_Selected text:_

Joseph Earl Perry brought this qui tam action under the False Claims Act, 31 U.S.C. § 3729 et seq., alleging violations by two government contractors—Pacific Maritime Industries Corporation and Harcon Precision Metals, Inc.—and their president, John Atkinson. Defendants have filed a motion to dismiss. (Docket no. 10.)

I. Factual Background

Perry alleges that, from September 2010 until November 2012, he was employed by Defendants "in the capacities of engineering, CNC programming, planning and quality control." (Docket no. 1 at ¶ 14.) He contends that, as an employee, he was privy to first-hand information regarding Defendants' performance of government contracts and observed them engage in fraud. (Id.)

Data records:
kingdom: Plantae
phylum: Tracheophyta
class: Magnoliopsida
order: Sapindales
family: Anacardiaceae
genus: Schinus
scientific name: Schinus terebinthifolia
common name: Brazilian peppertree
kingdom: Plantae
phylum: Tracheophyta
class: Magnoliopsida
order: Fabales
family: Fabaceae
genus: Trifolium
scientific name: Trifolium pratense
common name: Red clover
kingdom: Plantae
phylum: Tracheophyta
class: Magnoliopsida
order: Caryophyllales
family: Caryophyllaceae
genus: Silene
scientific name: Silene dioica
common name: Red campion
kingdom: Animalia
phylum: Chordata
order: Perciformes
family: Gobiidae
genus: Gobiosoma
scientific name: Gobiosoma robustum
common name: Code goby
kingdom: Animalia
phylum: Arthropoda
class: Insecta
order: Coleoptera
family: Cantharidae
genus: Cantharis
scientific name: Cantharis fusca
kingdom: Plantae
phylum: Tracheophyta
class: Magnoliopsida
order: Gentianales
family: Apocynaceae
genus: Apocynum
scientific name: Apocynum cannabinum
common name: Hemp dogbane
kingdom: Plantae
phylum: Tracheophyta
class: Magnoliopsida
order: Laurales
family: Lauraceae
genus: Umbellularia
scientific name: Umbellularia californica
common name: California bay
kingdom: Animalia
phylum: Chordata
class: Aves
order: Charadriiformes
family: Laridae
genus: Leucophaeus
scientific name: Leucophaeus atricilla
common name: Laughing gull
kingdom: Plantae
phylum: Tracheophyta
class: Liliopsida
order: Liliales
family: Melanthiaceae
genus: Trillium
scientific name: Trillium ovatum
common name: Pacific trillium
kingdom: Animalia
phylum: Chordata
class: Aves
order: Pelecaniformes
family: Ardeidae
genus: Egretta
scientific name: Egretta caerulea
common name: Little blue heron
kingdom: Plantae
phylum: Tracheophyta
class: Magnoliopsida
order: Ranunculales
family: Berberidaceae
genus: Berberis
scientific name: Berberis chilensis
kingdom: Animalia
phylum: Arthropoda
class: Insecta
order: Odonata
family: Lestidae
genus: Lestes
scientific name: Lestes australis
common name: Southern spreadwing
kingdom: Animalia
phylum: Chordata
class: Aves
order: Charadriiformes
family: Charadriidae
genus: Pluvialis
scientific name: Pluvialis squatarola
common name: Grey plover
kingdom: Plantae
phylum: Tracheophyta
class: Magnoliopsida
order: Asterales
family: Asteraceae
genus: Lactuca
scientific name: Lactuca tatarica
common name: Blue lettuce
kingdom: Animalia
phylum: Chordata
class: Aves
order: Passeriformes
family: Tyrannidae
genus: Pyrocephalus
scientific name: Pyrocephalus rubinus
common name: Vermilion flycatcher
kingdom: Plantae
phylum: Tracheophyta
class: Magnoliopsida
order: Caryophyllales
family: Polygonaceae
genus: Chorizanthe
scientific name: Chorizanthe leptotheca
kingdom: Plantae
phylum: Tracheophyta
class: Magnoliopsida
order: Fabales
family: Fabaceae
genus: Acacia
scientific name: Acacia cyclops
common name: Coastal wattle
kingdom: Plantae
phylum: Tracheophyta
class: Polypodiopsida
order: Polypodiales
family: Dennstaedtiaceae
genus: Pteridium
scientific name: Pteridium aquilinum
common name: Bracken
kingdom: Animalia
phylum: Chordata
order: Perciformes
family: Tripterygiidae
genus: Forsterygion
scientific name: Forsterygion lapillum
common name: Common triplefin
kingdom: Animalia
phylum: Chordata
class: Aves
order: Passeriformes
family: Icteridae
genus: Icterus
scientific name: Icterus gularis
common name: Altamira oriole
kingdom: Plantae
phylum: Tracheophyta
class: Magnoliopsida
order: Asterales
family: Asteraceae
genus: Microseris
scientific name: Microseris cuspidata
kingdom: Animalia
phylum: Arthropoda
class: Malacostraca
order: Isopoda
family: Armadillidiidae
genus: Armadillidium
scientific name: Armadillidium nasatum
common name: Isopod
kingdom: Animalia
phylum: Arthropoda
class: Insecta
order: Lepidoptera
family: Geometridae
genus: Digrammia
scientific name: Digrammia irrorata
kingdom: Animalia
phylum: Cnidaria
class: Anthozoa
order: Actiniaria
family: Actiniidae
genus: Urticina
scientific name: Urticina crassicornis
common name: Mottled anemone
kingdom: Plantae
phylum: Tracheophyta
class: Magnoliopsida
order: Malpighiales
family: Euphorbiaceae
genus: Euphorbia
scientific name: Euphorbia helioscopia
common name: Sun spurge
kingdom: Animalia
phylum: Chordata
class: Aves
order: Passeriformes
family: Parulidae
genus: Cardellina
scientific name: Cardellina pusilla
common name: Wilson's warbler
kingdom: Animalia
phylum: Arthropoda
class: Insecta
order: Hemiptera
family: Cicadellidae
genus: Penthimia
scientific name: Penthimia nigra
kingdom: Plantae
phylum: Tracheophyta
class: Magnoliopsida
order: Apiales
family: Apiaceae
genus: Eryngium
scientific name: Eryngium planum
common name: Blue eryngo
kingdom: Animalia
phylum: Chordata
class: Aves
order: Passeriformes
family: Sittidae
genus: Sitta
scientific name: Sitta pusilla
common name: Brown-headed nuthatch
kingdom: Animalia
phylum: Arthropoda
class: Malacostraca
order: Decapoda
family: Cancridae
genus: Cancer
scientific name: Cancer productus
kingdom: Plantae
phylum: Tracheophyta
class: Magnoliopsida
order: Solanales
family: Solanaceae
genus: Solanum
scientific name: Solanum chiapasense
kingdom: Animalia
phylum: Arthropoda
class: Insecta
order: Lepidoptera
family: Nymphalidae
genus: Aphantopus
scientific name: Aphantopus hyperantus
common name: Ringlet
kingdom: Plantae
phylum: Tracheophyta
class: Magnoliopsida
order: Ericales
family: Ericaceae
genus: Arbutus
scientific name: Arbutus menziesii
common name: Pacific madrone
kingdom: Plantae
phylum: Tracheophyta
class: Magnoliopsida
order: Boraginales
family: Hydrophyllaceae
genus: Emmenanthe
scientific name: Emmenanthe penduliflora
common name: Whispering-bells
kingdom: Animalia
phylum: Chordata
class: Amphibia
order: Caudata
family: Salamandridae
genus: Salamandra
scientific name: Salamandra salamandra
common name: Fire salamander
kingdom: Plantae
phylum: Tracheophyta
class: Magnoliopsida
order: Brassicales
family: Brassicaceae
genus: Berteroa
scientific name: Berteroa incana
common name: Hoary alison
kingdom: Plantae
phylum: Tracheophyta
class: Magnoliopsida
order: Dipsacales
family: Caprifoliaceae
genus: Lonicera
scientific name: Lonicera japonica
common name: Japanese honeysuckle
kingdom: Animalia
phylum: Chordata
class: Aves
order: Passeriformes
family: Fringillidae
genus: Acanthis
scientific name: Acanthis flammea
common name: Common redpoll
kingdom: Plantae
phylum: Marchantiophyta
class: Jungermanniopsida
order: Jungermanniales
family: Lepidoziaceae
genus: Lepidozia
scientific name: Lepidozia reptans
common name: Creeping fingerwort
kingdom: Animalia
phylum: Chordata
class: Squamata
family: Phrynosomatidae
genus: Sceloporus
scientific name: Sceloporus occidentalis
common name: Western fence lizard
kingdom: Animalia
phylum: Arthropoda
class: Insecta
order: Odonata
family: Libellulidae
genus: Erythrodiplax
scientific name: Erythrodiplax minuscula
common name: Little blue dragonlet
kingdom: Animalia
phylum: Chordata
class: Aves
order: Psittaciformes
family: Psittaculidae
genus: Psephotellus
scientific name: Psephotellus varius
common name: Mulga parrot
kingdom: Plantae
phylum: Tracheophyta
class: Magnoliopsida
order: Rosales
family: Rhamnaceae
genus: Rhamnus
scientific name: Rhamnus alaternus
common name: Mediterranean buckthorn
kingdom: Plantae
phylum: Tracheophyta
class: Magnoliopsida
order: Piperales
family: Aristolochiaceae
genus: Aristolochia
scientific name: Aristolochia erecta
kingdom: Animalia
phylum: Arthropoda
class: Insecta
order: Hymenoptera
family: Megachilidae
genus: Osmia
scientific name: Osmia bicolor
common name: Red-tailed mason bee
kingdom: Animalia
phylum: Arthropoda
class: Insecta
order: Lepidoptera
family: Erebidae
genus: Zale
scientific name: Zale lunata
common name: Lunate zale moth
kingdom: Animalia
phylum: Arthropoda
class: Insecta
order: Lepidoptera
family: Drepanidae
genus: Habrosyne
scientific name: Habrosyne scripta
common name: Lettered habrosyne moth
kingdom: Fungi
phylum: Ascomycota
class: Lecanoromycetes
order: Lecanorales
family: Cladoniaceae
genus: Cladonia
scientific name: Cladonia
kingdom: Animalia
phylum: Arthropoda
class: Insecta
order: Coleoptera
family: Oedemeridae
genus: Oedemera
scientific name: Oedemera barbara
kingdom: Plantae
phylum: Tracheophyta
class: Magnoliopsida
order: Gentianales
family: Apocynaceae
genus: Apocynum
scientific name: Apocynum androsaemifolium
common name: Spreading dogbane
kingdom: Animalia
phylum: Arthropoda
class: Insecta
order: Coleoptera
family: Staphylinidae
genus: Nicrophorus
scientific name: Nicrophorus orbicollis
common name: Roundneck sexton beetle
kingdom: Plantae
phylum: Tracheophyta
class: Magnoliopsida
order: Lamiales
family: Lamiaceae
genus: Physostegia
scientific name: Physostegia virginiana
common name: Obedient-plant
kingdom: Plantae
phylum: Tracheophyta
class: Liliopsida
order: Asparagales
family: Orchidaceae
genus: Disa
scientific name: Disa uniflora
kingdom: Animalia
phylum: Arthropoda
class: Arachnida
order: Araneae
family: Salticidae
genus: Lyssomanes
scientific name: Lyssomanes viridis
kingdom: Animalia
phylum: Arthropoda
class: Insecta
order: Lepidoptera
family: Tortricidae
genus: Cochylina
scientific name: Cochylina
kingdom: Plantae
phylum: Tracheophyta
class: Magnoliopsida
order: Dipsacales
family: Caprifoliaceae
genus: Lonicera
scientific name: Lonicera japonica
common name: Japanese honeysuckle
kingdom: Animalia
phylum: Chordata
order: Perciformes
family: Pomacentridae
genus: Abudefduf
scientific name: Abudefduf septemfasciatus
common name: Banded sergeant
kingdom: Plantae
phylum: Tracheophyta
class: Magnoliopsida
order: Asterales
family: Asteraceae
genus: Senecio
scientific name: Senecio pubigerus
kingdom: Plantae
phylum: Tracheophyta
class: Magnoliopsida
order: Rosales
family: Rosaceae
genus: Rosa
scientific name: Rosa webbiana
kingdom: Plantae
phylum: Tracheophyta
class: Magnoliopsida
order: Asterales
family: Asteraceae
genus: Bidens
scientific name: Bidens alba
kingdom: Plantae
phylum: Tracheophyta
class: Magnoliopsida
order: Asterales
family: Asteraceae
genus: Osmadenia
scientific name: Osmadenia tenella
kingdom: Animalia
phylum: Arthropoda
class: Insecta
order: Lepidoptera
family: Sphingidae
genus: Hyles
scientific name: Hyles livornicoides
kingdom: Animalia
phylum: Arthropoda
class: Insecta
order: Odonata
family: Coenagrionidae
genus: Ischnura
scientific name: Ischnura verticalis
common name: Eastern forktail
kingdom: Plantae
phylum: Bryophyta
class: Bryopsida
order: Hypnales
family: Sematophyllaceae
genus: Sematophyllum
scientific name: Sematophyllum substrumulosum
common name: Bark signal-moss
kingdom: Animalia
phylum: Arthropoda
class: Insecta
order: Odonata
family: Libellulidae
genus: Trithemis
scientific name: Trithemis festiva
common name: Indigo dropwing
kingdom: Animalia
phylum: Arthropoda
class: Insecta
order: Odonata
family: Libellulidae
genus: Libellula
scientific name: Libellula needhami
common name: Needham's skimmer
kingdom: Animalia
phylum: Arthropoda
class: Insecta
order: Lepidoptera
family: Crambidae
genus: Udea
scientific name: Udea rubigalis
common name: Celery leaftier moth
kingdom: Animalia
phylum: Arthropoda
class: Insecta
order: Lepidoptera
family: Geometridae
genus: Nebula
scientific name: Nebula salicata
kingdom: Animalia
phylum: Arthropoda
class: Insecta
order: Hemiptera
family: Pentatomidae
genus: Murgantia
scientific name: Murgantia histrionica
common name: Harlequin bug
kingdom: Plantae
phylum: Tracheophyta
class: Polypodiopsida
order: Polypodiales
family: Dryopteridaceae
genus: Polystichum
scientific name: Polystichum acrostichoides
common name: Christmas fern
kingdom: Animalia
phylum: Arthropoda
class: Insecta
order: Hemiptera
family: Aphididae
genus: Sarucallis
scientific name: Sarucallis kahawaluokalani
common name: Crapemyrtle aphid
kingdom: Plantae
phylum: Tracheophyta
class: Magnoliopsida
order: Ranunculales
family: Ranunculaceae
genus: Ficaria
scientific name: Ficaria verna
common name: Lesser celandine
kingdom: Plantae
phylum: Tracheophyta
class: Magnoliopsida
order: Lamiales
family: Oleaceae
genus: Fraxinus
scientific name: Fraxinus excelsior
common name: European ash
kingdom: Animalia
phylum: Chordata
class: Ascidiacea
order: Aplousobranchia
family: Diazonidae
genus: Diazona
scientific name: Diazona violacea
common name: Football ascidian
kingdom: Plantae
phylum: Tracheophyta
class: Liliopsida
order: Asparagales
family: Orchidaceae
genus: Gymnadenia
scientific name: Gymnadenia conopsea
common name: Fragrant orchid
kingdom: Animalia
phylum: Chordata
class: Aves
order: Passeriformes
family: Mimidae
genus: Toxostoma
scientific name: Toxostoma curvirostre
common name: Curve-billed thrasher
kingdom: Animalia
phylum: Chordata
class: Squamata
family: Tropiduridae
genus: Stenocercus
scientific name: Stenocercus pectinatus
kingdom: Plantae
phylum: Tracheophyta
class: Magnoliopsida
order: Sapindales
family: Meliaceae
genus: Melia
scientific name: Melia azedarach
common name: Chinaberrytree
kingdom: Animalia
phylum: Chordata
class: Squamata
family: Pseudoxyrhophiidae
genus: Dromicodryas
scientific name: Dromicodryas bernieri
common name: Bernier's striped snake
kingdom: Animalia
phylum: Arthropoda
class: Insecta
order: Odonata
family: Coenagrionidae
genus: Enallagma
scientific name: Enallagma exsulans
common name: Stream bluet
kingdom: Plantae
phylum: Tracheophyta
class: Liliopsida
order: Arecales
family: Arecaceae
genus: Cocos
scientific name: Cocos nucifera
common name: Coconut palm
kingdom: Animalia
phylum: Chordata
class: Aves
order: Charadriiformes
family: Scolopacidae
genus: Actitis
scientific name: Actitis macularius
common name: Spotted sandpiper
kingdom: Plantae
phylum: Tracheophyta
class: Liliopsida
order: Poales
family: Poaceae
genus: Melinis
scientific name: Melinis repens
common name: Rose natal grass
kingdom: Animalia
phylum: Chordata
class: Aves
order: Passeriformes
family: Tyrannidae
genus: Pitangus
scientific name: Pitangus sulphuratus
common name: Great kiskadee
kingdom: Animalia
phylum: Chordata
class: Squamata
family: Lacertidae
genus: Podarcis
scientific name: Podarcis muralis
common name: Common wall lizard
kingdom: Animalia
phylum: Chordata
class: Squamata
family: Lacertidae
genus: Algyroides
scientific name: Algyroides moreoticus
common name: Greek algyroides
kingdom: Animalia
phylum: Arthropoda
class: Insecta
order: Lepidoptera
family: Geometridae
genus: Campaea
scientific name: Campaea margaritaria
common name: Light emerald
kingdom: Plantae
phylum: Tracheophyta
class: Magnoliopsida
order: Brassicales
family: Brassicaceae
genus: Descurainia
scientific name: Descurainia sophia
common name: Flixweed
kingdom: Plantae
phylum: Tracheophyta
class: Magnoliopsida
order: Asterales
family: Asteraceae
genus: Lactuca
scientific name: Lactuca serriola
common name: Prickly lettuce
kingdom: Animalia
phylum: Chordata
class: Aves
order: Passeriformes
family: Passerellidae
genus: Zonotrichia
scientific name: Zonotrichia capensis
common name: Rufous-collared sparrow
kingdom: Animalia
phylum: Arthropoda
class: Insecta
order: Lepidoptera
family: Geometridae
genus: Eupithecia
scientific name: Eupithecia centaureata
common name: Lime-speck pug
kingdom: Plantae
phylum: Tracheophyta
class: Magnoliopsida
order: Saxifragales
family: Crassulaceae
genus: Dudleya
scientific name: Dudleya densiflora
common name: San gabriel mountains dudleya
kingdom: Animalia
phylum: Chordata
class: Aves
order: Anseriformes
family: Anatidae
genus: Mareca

_Description of the task:_ Output the False Claims Act case excerpt above again, word for word and in full.

_Answer to the task:_
Joseph Earl Perry brought this qui tam action under the False Claims Act, 31 U.S.C. § 3729 et seq., alleging violations by two government contractors—Pacific Maritime Industries Corporation and Harcon Precision Metals, Inc.—and their president, John Atkinson. Defendants have filed a motion to dismiss. (Docket no. 10.)

I. Factual Background

Perry alleges that, from September 2010 until November 2012, he was employed by Defendants "in the capacities of engineering, CNC programming, planning and quality control." (Docket no. 1 at ¶ 14.) He contends that, as an employee, he was privy to first-hand information regarding Defendants' performance of government contracts and observed them engage in fraud. (Id.)